* **LIST OF TASKS**:
1. List every person the comment thread addresses by name.
2. According to the comment thread, what is Alone in Berlin?

Wow you are “Shining.”
Oooh, thank you! 🙂
🙂 Nice mention on the haibun challenge page! Congrats! 🙂
Thank you so much! 🙂
Love it, such a rich, vivid piece. I especially love the first stanza, powerful.
Thank you, Kathryn. Funny – the first one was the hardest to make work…:)
alone in berlin… of course i’m fascinated by that title…oy…have to read it… and the red coffin.. dang… i like… also great close with being trapped in her story..
Thank you, Claudia. Alone in Berlin is actually a diary from an unknown woman caught up in Berlin when the Russian Army arrived at the end of World War Two. It is compelling reading.
You find some amazing titles… nice and chilling use of them
I was lucky! As were you all, otherwise if I had been forced to search my limited home library the result may have been relatively uninspiring…
Yikes, I would really hate to be trapped in someone else’s story.
Yes. Food for thought, now you come to mention it.
nice last line…trapped in her story…which makes everything you said of the gone girl all the more personal to you….well played….
Thank you so much, Brian.
Clever but frightening ending! You have written an atmospheric piece.
I get the feeling you would like me to write something a little cheery and up-beat 😉
That’s never really been my choice – either of reading or writing to be honest!

[Collection entries]
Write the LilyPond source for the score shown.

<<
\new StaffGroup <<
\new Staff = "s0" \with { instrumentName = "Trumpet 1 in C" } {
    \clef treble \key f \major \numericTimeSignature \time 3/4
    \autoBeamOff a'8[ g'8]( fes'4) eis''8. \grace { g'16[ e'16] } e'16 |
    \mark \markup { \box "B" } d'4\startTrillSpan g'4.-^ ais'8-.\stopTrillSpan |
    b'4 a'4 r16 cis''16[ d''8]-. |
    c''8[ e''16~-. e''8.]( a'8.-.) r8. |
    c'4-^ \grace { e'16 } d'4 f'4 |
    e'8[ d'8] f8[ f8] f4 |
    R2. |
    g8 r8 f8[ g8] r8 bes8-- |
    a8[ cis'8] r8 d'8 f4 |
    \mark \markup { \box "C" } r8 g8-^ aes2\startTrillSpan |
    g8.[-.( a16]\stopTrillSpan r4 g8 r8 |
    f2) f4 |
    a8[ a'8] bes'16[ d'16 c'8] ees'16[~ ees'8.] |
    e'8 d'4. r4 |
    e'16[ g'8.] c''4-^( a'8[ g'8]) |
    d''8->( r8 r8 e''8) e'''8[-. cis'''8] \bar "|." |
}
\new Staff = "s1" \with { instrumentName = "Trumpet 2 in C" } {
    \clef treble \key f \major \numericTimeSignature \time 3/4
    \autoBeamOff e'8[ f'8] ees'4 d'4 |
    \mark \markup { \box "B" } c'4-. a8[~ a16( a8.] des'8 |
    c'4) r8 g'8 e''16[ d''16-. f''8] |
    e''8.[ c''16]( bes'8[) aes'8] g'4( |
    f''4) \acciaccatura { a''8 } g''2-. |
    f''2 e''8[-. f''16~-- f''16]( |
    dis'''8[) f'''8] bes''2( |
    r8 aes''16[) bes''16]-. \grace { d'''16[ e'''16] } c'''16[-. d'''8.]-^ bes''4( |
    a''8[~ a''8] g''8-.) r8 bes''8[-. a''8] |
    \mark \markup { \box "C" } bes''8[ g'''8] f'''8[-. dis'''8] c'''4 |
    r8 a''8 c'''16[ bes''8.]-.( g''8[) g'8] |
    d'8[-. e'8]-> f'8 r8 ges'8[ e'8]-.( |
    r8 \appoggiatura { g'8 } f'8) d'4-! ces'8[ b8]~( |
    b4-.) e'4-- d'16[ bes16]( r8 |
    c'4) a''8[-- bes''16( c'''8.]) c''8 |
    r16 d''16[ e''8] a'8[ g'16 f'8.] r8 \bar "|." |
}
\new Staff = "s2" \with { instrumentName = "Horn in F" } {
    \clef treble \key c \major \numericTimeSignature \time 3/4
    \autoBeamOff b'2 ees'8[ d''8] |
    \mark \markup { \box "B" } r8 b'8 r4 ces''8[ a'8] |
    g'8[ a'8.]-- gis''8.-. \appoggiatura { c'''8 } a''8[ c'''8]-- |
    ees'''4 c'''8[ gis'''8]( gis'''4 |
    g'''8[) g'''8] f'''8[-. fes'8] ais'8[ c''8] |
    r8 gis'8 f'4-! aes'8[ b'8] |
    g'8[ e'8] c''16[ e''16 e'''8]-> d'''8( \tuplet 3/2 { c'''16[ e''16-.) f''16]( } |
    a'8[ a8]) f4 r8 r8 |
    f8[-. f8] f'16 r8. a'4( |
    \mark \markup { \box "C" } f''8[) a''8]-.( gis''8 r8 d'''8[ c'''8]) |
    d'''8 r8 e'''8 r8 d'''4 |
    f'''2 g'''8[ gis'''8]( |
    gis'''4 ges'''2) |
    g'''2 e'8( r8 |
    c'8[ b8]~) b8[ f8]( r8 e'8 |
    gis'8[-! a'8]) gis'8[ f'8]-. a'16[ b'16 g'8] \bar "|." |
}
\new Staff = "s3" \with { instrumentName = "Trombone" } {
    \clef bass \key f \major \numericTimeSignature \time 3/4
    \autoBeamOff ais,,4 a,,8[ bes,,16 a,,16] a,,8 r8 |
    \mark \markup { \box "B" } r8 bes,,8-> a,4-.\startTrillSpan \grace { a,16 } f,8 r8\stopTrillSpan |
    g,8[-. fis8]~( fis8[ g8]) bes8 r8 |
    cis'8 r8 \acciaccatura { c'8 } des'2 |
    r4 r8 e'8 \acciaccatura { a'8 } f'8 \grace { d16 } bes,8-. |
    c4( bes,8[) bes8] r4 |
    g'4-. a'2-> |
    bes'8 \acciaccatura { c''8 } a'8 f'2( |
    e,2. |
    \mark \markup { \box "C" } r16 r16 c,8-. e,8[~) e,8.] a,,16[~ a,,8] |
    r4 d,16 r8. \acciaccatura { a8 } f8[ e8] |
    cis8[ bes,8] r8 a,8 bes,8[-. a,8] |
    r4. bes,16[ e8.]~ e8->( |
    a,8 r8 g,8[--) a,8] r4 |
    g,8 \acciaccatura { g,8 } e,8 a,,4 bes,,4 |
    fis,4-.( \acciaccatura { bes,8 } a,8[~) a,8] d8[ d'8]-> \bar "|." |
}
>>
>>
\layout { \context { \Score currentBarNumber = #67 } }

* **FULL SOLUTIONS**:
1. Kathryn, Claudia, Brian

2. It is a diary from an unknown woman caught up in Berlin when the Russian Army arrived at the end of World War Two.